### What is being asked
Pictures stay out. Extract the lines below from the first one through the line with "(dashed_line_dash_ratio 12.000000)", both included.

### Stored data
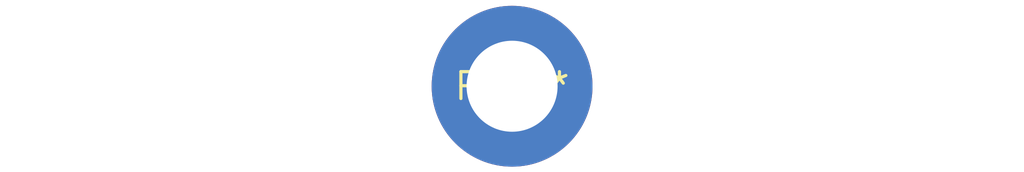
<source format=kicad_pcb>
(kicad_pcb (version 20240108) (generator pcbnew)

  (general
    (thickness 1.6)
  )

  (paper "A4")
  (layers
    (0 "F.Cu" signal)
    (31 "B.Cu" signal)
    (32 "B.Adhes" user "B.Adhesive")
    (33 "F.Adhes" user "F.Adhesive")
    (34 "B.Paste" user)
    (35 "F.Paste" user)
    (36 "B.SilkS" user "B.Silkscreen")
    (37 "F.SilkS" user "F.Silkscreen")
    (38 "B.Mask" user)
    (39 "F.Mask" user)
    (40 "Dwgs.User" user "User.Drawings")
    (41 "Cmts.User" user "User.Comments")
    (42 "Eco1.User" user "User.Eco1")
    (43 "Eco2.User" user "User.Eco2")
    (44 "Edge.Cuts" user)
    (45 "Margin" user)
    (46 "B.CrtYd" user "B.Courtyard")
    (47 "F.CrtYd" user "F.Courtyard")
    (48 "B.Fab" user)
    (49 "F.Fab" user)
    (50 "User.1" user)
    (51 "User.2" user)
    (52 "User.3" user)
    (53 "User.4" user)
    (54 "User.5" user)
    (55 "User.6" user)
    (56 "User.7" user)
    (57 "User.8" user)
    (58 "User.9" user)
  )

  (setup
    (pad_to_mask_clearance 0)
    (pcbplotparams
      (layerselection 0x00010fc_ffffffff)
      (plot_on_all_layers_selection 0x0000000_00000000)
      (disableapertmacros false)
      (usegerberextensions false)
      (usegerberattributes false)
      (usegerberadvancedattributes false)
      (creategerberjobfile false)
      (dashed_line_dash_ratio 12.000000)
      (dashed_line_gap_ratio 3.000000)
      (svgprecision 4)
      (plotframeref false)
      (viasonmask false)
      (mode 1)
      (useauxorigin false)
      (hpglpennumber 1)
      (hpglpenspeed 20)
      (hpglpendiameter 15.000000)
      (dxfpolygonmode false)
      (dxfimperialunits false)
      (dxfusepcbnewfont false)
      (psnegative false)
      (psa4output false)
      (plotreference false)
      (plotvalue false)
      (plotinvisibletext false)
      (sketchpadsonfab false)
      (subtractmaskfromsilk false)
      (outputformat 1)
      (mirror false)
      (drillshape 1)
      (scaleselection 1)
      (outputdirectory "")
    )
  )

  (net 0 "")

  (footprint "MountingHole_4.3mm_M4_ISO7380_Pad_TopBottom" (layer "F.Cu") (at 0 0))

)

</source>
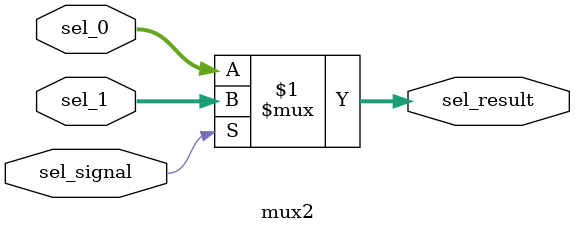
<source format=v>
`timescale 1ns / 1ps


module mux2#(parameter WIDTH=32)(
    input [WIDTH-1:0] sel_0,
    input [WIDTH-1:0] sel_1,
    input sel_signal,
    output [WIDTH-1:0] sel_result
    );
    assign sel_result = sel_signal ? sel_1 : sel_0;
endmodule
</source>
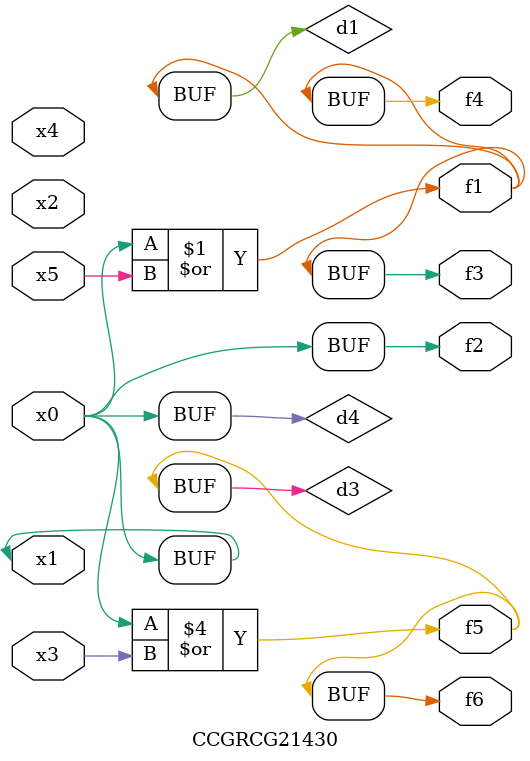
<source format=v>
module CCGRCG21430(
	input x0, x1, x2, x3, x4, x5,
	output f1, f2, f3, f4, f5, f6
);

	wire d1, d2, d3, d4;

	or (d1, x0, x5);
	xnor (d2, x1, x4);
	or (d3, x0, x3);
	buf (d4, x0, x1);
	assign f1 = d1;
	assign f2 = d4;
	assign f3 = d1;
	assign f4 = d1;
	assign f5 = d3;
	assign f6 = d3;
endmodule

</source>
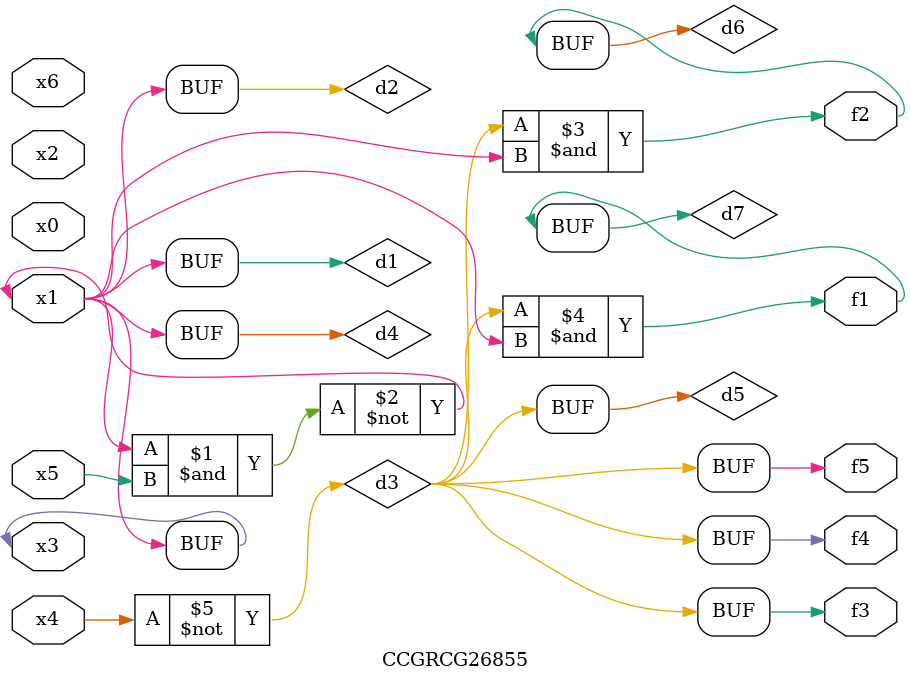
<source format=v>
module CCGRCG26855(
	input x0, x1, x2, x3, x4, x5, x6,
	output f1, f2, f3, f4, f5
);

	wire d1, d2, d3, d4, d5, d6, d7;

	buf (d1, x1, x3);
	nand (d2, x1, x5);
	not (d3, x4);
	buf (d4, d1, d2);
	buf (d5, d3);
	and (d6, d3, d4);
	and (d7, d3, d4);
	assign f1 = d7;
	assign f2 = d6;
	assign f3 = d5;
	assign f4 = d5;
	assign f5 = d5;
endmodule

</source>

### Exercise response
<source format=kicad_pcb>
(kicad_pcb (version 20240108) (generator pcbnew)

  (general
    (thickness 1.6)
  )

  (paper "A4")
  (layers
    (0 "F.Cu" signal)
    (31 "B.Cu" signal)
    (32 "B.Adhes" user "B.Adhesive")
    (33 "F.Adhes" user "F.Adhesive")
    (34 "B.Paste" user)
    (35 "F.Paste" user)
    (36 "B.SilkS" user "B.Silkscreen")
    (37 "F.SilkS" user "F.Silkscreen")
    (38 "B.Mask" user)
    (39 "F.Mask" user)
    (40 "Dwgs.User" user "User.Drawings")
    (41 "Cmts.User" user "User.Comments")
    (42 "Eco1.User" user "User.Eco1")
    (43 "Eco2.User" user "User.Eco2")
    (44 "Edge.Cuts" user)
    (45 "Margin" user)
    (46 "B.CrtYd" user "B.Courtyard")
    (47 "F.CrtYd" user "F.Courtyard")
    (48 "B.Fab" user)
    (49 "F.Fab" user)
    (50 "User.1" user)
    (51 "User.2" user)
    (52 "User.3" user)
    (53 "User.4" user)
    (54 "User.5" user)
    (55 "User.6" user)
    (56 "User.7" user)
    (57 "User.8" user)
    (58 "User.9" user)
  )

  (setup
    (pad_to_mask_clearance 0)
    (pcbplotparams
      (layerselection 0x00010fc_ffffffff)
      (plot_on_all_layers_selection 0x0000000_00000000)
      (disableapertmacros false)
      (usegerberextensions false)
      (usegerberattributes false)
      (usegerberadvancedattributes false)
      (creategerberjobfile false)
      (dashed_line_dash_ratio 12.000000)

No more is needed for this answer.